Persons, bodies, and human beings

Derek Parfit

In Dean W. Zimmerman, Theodore Sider, and John Hawthorne (eds.) Contemporary debates in metaphysics, Oxford, 2008, pp. 177–208

Abstract

Personal identity in cases where physical and psychological continuity diverge is indeterminate and empty, as there are no further metaphysical facts to discover beyond the specific details of those continuities. While some maintain a bodily criterion of identity, this position fails to account for the intuitive significance of the brain as the controlling organ and the seat of consciousness. The extrinsicness objection, which asserts that identity cannot depend on factors external to the relationship between two entities, is misplaced; numerical identity can depend on extrinsic facts, much like the property of being an only child depends on the non-existence of siblings. Furthermore, persons are not numerically identical to their bodies or to the human animals that constitute them.

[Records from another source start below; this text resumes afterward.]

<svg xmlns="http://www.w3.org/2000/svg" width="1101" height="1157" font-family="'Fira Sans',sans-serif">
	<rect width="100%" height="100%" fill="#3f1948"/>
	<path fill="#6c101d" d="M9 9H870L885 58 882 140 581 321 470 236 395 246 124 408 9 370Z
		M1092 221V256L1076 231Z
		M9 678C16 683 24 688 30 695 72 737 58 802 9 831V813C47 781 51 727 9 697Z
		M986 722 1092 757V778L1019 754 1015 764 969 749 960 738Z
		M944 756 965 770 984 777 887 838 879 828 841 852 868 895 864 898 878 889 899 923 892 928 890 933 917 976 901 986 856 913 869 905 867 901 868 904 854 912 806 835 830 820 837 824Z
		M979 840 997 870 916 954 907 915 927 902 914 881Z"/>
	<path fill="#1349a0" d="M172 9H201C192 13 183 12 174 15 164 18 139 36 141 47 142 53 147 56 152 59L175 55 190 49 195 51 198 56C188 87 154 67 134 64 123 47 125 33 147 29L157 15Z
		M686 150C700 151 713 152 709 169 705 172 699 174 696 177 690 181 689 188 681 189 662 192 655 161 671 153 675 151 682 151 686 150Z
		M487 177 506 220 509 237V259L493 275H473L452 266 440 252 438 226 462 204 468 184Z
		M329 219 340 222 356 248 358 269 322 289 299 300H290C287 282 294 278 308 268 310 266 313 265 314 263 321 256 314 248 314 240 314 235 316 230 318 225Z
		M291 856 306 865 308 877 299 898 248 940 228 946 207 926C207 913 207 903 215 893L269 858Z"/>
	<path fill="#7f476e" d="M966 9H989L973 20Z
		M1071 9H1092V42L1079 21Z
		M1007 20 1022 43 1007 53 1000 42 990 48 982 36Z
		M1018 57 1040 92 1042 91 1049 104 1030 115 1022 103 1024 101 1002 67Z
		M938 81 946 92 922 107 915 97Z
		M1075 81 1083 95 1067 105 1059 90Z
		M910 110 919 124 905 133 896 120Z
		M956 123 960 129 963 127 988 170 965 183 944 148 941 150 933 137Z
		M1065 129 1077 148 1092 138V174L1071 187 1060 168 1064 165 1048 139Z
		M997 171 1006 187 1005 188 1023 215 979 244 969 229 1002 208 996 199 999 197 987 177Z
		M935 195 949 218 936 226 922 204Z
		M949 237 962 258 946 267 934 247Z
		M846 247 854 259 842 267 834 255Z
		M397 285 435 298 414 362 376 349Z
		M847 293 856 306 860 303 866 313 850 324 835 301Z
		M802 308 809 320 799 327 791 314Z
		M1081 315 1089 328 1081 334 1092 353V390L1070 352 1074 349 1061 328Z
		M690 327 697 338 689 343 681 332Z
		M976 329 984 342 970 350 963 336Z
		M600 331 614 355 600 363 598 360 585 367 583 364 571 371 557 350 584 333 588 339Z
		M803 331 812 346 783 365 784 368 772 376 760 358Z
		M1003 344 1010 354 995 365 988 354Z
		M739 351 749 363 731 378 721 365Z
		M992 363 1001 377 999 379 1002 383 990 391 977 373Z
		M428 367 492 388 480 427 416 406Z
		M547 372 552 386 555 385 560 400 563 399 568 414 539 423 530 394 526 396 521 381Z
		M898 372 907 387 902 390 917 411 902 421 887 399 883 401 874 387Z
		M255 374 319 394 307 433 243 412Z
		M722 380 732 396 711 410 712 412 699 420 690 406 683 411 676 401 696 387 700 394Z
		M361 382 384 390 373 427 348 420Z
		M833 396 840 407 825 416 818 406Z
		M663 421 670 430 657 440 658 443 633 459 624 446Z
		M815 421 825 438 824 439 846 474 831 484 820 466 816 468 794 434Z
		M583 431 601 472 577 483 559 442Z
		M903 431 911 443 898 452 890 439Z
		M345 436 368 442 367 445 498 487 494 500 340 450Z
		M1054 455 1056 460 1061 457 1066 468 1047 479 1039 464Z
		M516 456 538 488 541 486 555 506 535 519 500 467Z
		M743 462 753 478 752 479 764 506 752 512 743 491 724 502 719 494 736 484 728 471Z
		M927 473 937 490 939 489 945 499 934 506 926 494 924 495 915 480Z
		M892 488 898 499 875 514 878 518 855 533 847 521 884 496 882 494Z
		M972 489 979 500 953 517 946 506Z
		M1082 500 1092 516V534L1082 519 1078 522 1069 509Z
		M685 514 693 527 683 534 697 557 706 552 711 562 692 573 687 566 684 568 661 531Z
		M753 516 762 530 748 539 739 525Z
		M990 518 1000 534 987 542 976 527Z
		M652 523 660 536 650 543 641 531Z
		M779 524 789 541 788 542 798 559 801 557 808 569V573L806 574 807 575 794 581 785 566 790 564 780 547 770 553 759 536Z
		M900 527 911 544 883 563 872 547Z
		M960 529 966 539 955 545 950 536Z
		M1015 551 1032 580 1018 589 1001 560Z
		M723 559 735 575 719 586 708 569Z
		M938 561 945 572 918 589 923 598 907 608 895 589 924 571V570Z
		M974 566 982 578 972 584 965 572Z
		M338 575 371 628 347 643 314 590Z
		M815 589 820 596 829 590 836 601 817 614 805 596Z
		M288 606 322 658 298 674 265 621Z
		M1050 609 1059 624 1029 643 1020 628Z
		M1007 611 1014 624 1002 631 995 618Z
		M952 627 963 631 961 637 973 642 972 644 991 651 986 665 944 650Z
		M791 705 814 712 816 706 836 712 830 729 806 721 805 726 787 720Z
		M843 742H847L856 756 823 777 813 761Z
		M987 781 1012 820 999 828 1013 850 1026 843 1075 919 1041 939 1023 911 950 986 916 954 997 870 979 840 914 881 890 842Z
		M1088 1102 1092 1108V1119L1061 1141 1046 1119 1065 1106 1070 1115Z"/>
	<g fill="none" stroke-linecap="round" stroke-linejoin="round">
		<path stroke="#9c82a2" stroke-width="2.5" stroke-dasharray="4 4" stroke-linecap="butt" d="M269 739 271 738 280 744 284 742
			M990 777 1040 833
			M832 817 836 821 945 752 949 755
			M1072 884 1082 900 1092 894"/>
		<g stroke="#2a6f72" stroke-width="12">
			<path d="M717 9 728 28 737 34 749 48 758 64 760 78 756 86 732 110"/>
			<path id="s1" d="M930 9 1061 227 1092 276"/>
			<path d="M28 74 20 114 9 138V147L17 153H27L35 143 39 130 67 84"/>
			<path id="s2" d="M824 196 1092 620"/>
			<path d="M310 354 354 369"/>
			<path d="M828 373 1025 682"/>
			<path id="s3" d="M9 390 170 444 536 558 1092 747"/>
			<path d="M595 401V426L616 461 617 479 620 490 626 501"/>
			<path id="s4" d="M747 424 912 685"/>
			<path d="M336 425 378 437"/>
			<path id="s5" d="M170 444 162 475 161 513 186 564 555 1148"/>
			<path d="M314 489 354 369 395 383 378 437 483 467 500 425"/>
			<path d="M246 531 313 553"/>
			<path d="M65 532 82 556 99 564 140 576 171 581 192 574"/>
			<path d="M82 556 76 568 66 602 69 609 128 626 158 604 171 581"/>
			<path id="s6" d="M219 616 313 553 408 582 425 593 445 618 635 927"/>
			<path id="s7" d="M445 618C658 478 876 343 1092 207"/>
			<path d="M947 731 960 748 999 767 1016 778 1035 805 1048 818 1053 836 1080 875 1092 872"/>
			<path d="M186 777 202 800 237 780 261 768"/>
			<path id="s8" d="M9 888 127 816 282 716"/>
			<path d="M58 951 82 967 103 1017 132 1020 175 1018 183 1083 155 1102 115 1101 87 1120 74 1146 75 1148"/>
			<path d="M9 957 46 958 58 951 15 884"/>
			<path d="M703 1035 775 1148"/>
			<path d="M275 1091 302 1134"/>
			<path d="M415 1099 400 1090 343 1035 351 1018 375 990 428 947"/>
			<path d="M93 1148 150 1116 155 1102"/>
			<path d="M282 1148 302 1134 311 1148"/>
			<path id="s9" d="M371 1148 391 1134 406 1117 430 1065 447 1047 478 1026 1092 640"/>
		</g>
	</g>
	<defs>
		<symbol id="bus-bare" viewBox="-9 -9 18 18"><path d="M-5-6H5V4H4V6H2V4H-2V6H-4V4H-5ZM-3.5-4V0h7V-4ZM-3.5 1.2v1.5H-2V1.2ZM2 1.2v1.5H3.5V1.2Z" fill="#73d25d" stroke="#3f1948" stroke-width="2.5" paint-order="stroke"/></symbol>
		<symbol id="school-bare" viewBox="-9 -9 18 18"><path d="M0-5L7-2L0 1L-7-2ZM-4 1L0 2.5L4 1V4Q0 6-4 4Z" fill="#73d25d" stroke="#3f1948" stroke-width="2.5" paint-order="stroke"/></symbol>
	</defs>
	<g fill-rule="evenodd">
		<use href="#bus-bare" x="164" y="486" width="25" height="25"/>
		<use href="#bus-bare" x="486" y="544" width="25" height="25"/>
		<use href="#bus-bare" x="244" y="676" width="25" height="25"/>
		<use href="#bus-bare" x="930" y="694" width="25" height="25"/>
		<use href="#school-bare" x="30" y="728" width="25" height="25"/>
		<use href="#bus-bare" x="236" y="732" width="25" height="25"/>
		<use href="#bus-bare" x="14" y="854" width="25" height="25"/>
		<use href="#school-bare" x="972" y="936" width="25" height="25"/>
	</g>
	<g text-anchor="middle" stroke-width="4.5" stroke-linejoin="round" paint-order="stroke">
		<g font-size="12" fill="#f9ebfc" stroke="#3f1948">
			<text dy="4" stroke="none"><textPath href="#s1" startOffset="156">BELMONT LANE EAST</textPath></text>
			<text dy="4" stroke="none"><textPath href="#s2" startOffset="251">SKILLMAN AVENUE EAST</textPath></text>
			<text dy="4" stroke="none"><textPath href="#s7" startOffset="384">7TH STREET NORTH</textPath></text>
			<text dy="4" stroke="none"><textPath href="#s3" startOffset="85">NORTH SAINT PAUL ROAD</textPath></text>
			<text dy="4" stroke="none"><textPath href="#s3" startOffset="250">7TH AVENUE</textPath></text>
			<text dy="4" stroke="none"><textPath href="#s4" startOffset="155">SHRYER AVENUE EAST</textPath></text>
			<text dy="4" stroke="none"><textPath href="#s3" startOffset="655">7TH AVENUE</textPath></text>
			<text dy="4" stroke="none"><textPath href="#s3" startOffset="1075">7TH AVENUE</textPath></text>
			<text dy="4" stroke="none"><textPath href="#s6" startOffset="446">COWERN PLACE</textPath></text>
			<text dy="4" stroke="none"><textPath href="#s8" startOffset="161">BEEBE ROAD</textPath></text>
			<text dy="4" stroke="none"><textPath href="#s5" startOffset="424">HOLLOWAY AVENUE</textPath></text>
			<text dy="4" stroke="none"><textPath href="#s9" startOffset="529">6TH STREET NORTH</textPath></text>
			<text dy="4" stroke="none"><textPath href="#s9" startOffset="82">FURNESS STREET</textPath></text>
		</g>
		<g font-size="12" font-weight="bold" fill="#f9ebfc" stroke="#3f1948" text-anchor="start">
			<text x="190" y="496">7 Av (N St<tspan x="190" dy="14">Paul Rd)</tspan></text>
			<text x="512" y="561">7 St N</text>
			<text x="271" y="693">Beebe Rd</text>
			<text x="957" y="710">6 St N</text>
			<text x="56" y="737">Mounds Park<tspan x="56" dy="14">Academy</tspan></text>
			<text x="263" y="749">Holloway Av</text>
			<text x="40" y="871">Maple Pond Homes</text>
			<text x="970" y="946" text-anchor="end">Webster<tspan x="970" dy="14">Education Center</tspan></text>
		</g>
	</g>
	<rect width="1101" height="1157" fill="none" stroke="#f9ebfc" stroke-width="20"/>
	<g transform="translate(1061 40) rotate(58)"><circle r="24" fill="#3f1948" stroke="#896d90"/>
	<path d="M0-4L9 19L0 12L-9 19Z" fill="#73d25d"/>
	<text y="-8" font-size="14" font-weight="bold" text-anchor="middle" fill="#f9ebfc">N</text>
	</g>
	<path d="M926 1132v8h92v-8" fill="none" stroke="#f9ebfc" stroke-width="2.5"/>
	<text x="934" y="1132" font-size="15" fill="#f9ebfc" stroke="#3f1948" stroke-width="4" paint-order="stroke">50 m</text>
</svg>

Just as a statue is distinct from the lump of matter composing it due to differing life histories and persistence conditions, a person is a distinct entity from their biological organism. Animalist arguments fail to establish that identity must follow the body rather than the brain in transplant scenarios. Ultimately, what carries rational and moral weight is psychological survival and continuity rather than the maintenance of numerical identity, which remains a matter of conceptual redescription in puzzle cases. – AI-generated abstract.